=== Instructions to follow ===
Count the lines across the entries that contain the string "chamfer", treating uppercase and lowercase as different, and reply with only that number.

=== Data shown ===
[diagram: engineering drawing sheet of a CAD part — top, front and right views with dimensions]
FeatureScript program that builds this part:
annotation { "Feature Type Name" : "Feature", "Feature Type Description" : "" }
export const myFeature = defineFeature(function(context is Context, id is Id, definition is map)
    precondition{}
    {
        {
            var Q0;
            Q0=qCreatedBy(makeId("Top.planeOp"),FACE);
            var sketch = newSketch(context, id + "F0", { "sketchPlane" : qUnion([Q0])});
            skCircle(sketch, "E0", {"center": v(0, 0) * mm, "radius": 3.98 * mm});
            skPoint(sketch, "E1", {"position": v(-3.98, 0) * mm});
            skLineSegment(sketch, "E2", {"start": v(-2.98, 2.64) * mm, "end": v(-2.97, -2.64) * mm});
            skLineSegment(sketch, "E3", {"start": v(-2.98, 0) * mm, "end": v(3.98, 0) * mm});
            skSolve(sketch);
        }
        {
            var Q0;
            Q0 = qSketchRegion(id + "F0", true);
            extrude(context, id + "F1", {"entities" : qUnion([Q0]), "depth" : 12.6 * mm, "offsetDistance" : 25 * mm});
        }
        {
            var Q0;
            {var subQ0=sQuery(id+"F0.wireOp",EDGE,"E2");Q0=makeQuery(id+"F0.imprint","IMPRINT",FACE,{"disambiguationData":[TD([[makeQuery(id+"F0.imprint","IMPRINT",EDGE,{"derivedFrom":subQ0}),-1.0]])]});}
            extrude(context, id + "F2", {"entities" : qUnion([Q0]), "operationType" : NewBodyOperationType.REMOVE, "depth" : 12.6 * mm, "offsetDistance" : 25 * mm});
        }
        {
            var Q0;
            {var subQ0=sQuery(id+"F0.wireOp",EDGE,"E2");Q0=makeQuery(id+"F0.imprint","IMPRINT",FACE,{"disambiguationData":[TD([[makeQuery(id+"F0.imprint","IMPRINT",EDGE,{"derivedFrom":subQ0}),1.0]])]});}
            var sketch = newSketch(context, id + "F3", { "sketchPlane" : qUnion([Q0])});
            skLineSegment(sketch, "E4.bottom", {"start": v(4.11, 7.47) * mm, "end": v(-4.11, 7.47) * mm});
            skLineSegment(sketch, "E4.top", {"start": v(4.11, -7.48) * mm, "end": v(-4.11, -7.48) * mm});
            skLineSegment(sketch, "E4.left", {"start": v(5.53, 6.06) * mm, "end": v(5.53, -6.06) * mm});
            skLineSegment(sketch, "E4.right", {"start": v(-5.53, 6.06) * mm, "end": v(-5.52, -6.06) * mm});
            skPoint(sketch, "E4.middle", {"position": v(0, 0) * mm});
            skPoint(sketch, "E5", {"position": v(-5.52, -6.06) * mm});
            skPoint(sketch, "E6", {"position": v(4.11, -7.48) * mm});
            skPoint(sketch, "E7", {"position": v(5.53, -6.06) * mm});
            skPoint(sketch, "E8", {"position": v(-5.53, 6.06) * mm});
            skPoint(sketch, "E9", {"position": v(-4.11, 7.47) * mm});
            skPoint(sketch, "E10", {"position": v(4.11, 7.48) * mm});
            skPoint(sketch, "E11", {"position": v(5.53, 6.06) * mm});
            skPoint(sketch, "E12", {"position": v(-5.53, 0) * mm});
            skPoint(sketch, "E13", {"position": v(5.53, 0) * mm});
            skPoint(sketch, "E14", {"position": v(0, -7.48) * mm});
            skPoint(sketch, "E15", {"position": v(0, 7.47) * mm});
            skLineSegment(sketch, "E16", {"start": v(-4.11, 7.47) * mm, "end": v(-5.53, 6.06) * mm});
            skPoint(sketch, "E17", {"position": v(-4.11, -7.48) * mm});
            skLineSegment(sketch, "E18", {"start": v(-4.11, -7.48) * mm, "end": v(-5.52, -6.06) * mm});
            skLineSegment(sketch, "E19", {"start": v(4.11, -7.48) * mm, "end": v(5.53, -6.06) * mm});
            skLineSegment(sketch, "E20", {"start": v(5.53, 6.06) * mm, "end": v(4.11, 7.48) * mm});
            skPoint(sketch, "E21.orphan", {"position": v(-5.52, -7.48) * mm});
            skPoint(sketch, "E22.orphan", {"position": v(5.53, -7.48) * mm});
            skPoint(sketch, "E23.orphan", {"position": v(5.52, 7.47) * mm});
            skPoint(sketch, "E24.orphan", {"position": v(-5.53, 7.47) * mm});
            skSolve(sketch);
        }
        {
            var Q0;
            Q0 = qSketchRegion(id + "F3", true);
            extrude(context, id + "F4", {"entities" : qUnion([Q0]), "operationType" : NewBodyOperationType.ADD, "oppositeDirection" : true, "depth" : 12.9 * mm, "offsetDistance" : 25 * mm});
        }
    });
...
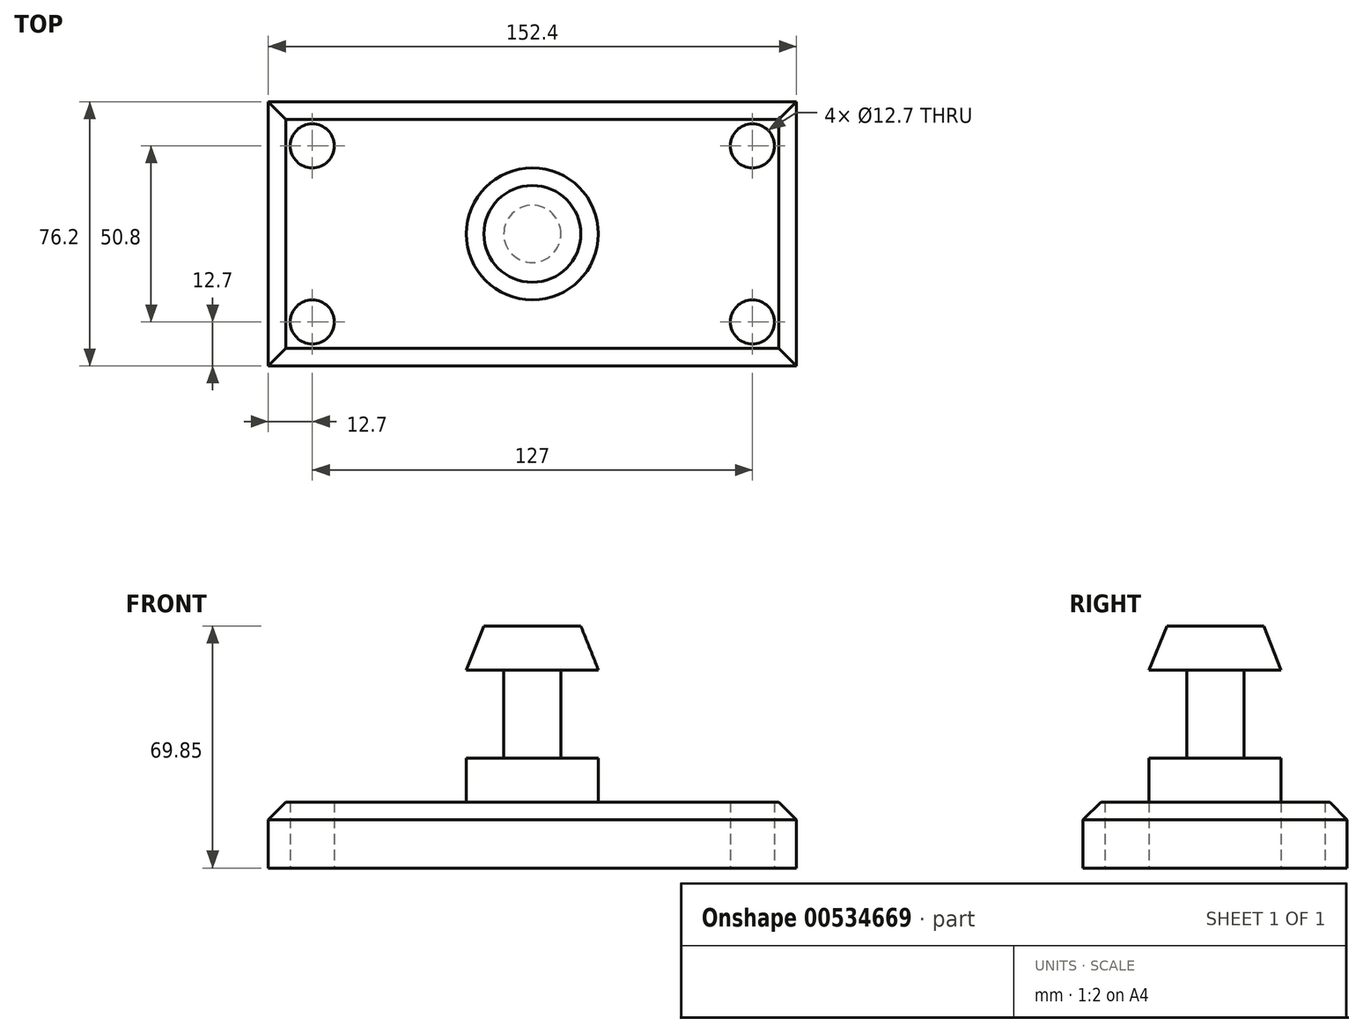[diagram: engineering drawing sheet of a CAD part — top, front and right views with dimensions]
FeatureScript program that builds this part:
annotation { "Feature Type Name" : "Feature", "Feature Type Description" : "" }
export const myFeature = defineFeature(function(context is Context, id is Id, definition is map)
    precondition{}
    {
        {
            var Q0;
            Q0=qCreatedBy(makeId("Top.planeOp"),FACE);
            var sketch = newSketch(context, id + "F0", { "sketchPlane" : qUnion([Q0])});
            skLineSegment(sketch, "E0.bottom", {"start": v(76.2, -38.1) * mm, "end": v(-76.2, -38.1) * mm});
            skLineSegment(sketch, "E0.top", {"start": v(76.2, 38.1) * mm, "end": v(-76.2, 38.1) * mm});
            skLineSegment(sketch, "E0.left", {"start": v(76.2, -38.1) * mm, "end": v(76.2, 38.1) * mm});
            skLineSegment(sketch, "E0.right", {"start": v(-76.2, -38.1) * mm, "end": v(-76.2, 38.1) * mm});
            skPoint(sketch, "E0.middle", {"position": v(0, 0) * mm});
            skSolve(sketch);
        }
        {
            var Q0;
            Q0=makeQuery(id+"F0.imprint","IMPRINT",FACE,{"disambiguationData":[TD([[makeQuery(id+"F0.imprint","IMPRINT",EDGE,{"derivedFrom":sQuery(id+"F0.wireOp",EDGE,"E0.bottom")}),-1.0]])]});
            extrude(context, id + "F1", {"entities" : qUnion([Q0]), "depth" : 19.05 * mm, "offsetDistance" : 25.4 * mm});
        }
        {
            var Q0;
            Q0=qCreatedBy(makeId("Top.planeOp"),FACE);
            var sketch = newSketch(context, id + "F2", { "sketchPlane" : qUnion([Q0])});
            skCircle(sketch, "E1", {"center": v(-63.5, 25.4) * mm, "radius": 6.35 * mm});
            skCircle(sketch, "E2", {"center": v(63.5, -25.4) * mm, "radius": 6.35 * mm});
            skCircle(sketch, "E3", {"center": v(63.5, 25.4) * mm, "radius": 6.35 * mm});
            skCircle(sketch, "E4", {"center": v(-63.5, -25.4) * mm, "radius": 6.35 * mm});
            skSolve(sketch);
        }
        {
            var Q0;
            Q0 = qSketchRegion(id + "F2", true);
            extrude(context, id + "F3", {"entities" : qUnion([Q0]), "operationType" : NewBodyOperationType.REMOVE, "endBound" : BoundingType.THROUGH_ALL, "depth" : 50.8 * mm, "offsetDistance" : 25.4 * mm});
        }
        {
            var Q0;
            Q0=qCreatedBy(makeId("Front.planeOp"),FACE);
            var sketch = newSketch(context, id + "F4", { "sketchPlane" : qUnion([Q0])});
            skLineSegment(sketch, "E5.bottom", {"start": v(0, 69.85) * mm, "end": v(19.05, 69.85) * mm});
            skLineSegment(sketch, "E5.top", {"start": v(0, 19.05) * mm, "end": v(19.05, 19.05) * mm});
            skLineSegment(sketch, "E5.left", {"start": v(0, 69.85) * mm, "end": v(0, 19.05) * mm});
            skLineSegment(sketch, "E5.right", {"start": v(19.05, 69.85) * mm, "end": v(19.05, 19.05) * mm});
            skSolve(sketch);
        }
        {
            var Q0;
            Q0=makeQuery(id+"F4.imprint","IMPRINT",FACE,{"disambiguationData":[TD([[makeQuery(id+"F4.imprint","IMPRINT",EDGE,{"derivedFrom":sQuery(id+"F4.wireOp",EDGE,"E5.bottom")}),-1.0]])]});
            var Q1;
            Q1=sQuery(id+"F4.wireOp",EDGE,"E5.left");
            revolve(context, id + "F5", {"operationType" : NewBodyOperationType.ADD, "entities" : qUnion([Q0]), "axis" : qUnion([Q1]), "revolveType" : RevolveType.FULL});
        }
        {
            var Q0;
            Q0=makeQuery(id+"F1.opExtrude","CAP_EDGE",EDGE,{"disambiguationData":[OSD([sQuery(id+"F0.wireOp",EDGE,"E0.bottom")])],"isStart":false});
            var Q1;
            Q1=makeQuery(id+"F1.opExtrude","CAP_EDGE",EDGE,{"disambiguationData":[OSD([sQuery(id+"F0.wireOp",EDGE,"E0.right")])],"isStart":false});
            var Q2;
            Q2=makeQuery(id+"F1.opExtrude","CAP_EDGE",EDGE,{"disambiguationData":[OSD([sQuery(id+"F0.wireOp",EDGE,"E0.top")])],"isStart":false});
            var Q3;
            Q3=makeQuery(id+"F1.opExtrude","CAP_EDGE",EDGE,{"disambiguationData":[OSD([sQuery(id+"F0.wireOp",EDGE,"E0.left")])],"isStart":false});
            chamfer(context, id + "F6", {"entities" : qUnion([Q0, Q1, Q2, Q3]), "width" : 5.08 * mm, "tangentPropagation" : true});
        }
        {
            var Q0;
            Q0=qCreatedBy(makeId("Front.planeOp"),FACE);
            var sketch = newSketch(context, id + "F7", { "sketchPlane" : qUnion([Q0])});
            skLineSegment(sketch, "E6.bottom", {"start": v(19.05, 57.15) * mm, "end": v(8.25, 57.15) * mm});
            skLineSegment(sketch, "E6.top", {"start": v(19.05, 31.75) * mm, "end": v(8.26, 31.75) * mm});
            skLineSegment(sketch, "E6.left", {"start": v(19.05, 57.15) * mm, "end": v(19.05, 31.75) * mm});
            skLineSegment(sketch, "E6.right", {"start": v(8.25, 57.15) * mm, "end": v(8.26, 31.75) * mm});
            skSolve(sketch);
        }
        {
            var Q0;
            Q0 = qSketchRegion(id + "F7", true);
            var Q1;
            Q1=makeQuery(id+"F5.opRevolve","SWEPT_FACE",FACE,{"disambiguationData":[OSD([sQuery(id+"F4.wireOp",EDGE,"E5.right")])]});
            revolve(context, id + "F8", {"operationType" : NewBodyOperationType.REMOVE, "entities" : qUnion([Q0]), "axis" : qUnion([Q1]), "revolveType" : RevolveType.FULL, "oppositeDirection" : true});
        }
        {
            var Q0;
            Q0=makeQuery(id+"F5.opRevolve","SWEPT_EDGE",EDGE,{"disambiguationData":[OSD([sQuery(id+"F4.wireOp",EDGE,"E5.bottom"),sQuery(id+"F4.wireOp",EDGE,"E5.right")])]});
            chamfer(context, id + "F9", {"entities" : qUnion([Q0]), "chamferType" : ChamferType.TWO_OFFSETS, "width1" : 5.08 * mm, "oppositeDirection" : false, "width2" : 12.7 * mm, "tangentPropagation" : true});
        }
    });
* * *
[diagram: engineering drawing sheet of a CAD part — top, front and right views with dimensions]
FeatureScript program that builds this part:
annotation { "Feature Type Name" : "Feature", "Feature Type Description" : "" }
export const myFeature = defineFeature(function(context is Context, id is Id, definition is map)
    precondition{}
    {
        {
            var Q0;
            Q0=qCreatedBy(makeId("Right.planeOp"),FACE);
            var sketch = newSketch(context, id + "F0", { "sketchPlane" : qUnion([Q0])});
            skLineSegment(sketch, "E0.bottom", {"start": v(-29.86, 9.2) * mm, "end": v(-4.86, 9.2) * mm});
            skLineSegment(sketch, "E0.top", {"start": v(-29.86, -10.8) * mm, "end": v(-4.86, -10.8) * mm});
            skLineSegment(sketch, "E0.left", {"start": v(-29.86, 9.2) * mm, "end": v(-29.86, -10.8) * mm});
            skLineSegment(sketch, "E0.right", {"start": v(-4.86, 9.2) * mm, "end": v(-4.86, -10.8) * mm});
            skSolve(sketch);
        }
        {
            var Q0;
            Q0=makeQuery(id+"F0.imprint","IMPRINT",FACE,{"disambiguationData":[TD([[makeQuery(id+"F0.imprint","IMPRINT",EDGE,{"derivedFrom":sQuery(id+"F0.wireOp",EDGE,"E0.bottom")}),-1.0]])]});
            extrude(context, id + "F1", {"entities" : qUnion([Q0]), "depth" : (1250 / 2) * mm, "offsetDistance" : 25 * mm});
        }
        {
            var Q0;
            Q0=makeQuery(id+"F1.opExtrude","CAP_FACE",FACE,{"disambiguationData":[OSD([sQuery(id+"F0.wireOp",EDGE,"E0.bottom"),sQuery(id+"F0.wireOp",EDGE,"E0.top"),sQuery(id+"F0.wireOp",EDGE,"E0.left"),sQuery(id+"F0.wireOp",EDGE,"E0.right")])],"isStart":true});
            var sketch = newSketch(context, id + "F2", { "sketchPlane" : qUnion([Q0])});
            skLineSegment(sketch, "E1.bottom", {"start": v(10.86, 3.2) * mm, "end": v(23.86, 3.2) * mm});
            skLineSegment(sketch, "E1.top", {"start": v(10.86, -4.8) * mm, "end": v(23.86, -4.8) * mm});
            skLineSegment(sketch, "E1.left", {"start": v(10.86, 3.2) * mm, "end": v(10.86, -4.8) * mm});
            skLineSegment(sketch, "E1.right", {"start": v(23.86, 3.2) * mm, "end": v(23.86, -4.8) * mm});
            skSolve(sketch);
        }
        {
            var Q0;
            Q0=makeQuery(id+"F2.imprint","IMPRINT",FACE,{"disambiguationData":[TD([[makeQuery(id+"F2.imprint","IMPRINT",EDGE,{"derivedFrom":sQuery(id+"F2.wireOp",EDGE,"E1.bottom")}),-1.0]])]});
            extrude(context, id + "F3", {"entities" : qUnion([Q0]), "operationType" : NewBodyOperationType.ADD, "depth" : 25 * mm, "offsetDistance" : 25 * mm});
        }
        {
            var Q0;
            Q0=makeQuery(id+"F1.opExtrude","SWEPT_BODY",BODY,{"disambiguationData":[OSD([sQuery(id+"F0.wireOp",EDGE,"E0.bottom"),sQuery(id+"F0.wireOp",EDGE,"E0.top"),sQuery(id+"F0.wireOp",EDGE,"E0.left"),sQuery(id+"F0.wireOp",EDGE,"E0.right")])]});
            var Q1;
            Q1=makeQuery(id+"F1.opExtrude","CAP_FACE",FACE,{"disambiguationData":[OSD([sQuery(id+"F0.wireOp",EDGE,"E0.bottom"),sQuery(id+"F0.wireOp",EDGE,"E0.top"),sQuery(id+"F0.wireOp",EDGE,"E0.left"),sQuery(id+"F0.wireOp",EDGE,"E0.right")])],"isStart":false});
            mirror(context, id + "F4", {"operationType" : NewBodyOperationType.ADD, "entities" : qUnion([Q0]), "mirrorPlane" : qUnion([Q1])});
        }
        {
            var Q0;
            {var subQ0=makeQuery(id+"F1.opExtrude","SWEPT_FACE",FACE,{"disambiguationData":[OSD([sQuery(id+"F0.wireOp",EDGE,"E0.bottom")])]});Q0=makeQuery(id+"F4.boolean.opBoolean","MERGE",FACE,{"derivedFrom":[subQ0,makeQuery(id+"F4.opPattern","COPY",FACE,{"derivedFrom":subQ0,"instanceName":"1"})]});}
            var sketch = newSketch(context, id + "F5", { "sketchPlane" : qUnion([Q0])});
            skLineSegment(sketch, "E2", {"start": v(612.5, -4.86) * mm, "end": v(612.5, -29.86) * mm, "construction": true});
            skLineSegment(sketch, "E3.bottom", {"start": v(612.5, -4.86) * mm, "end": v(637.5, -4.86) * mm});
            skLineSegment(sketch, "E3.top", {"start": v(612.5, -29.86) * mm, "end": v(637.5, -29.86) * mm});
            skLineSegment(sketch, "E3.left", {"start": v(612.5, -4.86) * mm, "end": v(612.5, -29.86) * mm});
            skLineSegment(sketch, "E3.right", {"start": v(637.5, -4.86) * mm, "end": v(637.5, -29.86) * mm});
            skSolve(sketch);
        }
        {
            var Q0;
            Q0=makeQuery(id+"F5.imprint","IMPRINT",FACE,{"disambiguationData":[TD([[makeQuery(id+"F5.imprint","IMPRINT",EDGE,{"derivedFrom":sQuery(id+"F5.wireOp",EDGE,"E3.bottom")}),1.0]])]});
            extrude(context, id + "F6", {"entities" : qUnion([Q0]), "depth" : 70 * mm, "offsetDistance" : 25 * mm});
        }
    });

=== Completed exercise ===
2